The problem: Reproduce the text of the material below as a numbered list, from its beginning through the line that contains "Montecchio Music e Art Park", inclusive. Leave out blank lines and the pictures.

Source data:
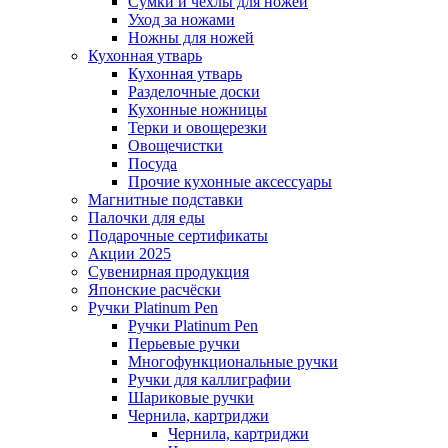
Сумки и чехлы для ножей
Уход за ножами
Ножны для ножей
Кухонная утварь
Кухонная утварь
Разделочные доски
Кухонные ножницы
Терки и овощерезки
Овощечистки
Посуда
Прочие кухонные аксессуары
Магнитные подставки
Палочки для еды
Подарочные сертификаты
Акции 2025
Сувенирная продукция
Японские расчёски
Ручки Platinum Pen
Ручки Platinum Pen
Перьевые ручки
Многофункциональные ручки
Ручки для каллиграфии
Шариковые ручки
Чернила, картриджи
Чернила, картриджи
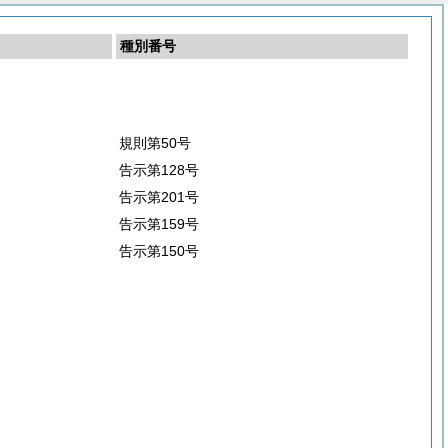
種別番号
規則第50号
告示第128号
告示第201号
告示第159号
告示第150号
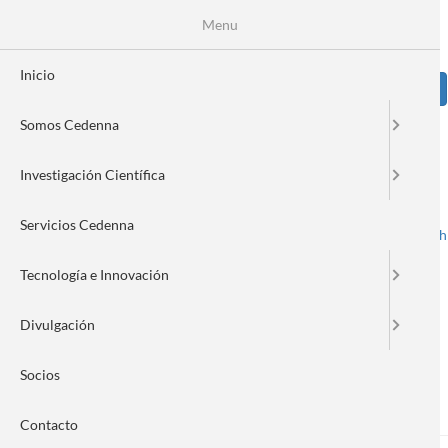
Pasar
Se
Menu
Formulario
al
contenido
de
principal
Inicio
Sear
búsqueda
Somos Cedenna
Image
Investigación Científica
Servicios Cedenna
Spanish
English
Toggle navigation
Tecnología e Innovación
Divulgación
Inscripciones abiertas para
Socios
teoría al experimento
Contacto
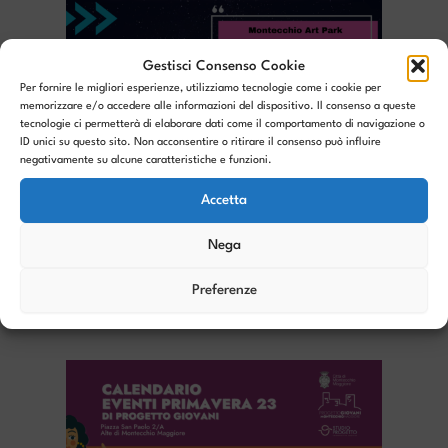
Gestisci Consenso Cookie
Per fornire le migliori esperienze, utilizziamo tecnologie come i cookie per
memorizzare e/o accedere alle informazioni del dispositivo. Il consenso a queste
tecnologie ci permetterà di elaborare dati come il comportamento di navigazione o
ID unici su questo sito. Non acconsentire o ritirare il consenso può influire
negativamente su alcune caratteristiche e funzioni.
Accetta
Nega
Cerchiamo cantanti, band e artisti per
Preferenze
Montecchio Music e Art Park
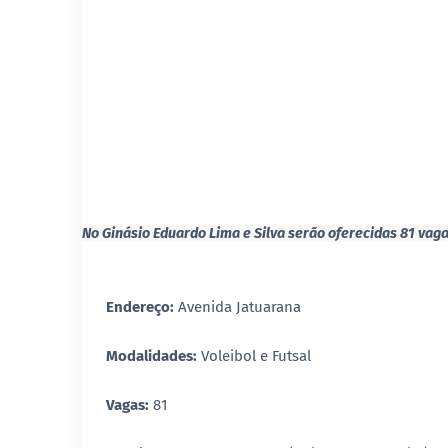
No Ginásio Eduardo Lima e Silva serão oferecidas 81 vaga
Endereço:
Avenida Jatuarana
Modalidades:
Voleibol e Futsal
Vagas:
81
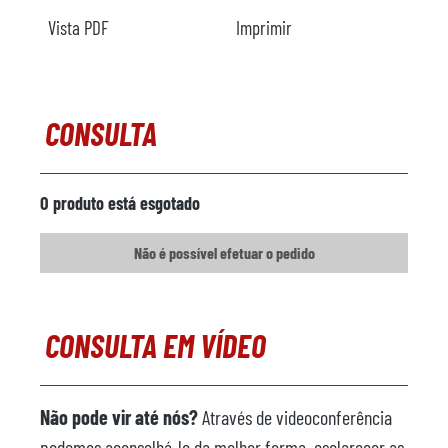
Vista PDF
Imprimir
CONSULTA
O produto está esgotado
Não é possível efetuar o pedido
CONSULTA EM VÍDEO
Não pode vir até nós?
Através de videoconferência
podemos aconselhá-lo da melhor forma, esclarecer as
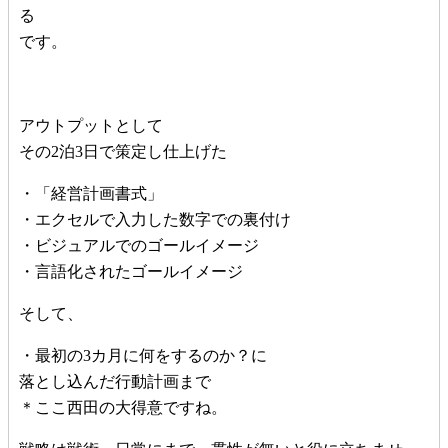
る
です。
アウトプットとして
その2泊3日で策定し仕上げた
・「経営計画書式」
・エクセルで入力した数字での裏付け
・ビジュアルでのゴールイメージ
・言語化されたゴールイメージ
そして、
・最初の3カ月に何をするのか？に
落とし込んだ行動計画まで
＊ここ西田の大得意ですね。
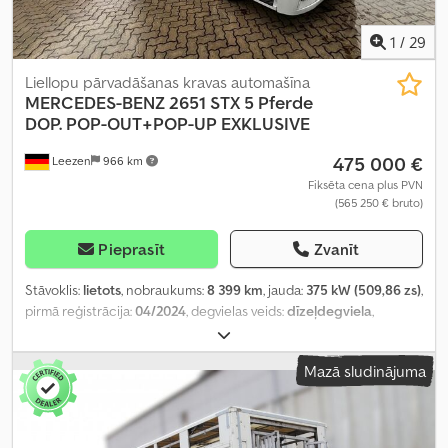
1
/
29
Liellopu pārvadāšanas kravas automašīna
MERCEDES-BENZ
2651 STX 5 Pferde
DOP. POP-OUT+POP-UP EXKLUSIVE
475 000 €
Leezen
966 km
Fiksēta cena plus PVN
(565 250 € bruto)
Pieprasīt
Zvanīt
Stāvoklis:
lietots
, nobraukums:
8 399 km
, jauda:
375 kW (509,86 zs)
,
pirmā reģistrācija:
04/2024
, degvielas veids:
dīzeļdegviela
,
kopējais svars:
26 000 kg
, asu konfigurācija:
3 asis
, bremzes:
retardētājs
, krāsa:
pelēks
, pārnesuma veids:
automātisks
, emisijas
Mazā sludinājuma
klase:
Euro 6
, Aprīkojums:
ABS, gaisa kondicionēšana,
navigācijas sistēma, stāvvietas sildītājs
,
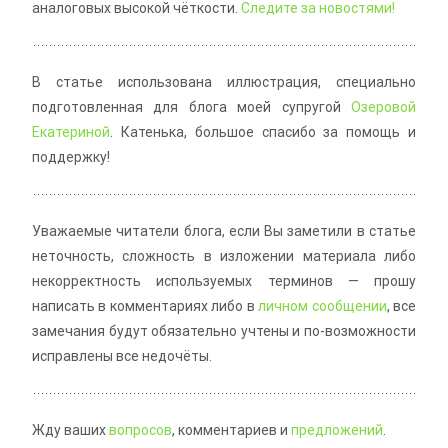
аналоговых высокой чёткости.
Следите за новостями!
В статье использована иллюстрация, специально
подготовленная для блога моей супругой
Озеровой
Екатериной
. Катенька, большое спасибо за помощь и
поддержку!
Уважаемые читатели блога, если Вы заметили в статье
неточность, сложность в изложении материала либо
некорректность используемых терминов — прошу
написать в комментариях либо в
личном сообщении
, все
замечания будут обязательно учтены и по-возможности
исправлены все недочёты.
Жду ваших
вопросов
, комментариев и
предложений
.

Answer box:
1. Сумки и чехлы для ножей
2. Уход за ножами
3. Ножны для ножей
4. Кухонная утварь
5. Кухонная утварь
6. Разделочные доски
7. Кухонные ножницы
8. Терки и овощерезки
9. Овощечистки
10. Посуда
11. Прочие кухонные аксессуары
12. Магнитные подставки
13. Палочки для еды
14. Подарочные сертификаты
15. Акции 2025
16. Сувенирная продукция
17. Японские расчёски
18. Ручки Platinum Pen
19. Ручки Platinum Pen
20. Перьевые ручки
21. Многофункциональные ручки
22. Ручки для каллиграфии
23. Шариковые ручки
24. Чернила, картриджи
25. Чернила, картриджи
26. 種別番号
27. 規則第50号
28. 告示第128号
29. 告示第201号
30. 告示第159号
31. 告示第150号
32. Pasar
33. Se
34. Menu
35. Formulario
36. al
37. contenido
38. de
39. principal
40. Inicio
41. Sear
42. búsqueda
43. Somos Cedenna
44. Image
45. Investigación Científica
46. Servicios Cedenna
47. Spanish
48. English
49. Toggle navigation
50. Tecnología e Innovación
51. Divulgación
52. Inscripciones abiertas para
53. Socios
54. teoría al experimento
55. Contacto
56. Gestisci Consenso Cookie
57. Per fornire le migliori esperienze, utilizziamo tecnologie come i cookie per
58. memorizzare e/o accedere alle informazioni del dispositivo. Il consenso a queste
59. tecnologie ci permetterà di elaborare dati come il comportamento di navigazione o
60. ID unici su questo sito. Non acconsentire o ritirare il consenso può influire
61. negativamente su alcune caratteristiche e funzioni.
62. Accetta
63. Nega
64. Cerchiamo cantanti, band e artisti per
65. Preferenze
66. Montecchio Music e Art Park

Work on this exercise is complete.